Oh, do we care about the romantic subplot of Lessing’s nurse cheating on her with an American G.I. (expatriate American actor Mike Monty of my beloved Philippines junk flicks!) in on the escape . . . that gets Lessing hot and bothered in a tongue-wagging and breast fondling delight?
Nope. I’m bored.
So, amid the 80-minutes stock and dubbing and mismatched scenes, we get about 20 minutes of the sleazy Nazizploitation we came for vs. the 60 minutes of World War II war beeboppin’ and scattin’ that we didn’t come for — perhaps if it was original footage shot for the film and not by stock footage . . . nah, this is a Luigi Batzella production and he is Italy’s “Godfrey Ho” in my cinematic eyeball; he’d never pull off any original war footage.

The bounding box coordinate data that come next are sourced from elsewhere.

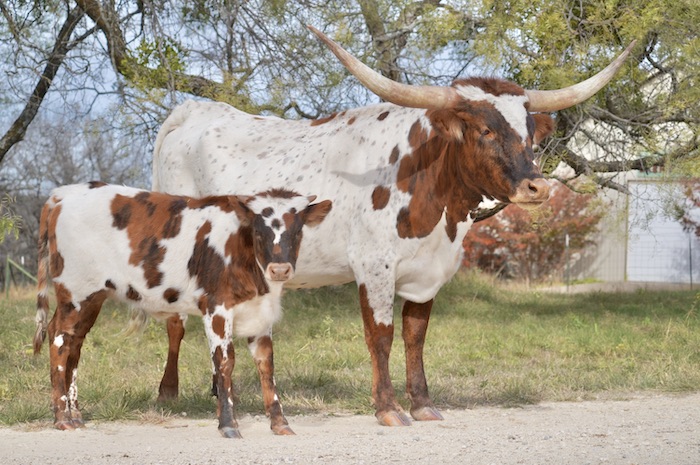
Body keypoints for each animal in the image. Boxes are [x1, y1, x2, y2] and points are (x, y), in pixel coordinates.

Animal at [34, 180, 334, 436]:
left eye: (298, 232)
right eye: (259, 232)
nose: (280, 269)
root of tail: (62, 195)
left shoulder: (259, 314)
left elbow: (266, 364)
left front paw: (280, 423)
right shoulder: (216, 307)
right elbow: (224, 362)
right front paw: (228, 424)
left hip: (92, 298)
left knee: (73, 343)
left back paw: (75, 414)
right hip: (75, 293)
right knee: (59, 341)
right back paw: (62, 418)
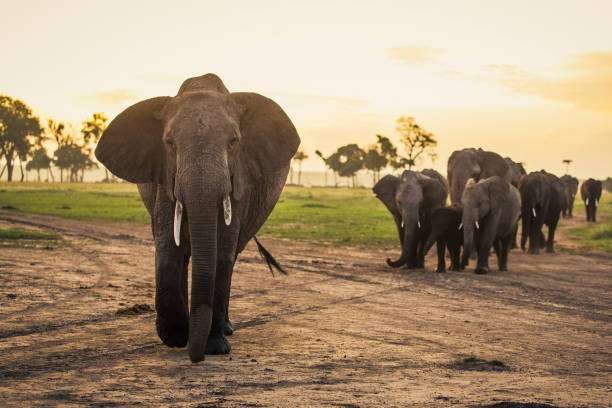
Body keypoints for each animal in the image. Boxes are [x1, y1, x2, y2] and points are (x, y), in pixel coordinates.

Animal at [94, 74, 302, 364]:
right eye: (169, 144)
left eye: (234, 142)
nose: (197, 356)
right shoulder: (165, 176)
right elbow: (168, 246)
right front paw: (177, 337)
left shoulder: (240, 180)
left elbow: (221, 250)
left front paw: (215, 347)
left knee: (230, 257)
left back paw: (226, 328)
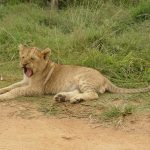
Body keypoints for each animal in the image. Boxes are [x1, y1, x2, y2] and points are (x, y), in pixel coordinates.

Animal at [0, 44, 149, 103]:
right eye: (23, 57)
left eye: (32, 59)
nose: (24, 64)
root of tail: (104, 77)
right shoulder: (24, 81)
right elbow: (12, 86)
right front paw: (2, 90)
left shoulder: (36, 89)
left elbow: (17, 90)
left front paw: (3, 96)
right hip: (78, 83)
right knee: (78, 92)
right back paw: (62, 97)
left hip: (82, 79)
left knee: (93, 94)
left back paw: (74, 100)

And the music . . . well, I’ll be 12-barred déjà vu’d . . . this movie is now truly complete, as that’s Marcello Giombini’s soundtrack from my ol’ Uncle Alfonzo Brescia’s Star Odyssey!

So, you need to complete your Richard Harrison and Gordon Mitchell two-fer fix? In addition to Three Men on Fire and Achtung! The Desert Tigers, look for the Turkish-made (back by Italian money) Four for All (1974), the German-made Natascha: Death Greetings from Moscow (1977), and again with Luigi Batzella in Strategy for the Death Mission, aka Black Gold (1979). And for you Fred Olen Ray fans — and aren’t we all — the duo cameos in Evil Spawn (1987). Yes, Olen Ray with Harrison and Gordon. And the brain whirling dervishes in a junk cinema delight.
You can watch Achtung! The Desert Tigers as an age-restricted freebie on You Tube (whateva . . . it’s not that “nasty,” kiddies). Don’t forget that there’s more Nazisploitation to be had with the genre documentary Fascism on a Thread: The Strange Story of Nazisploitation Cinema (2020).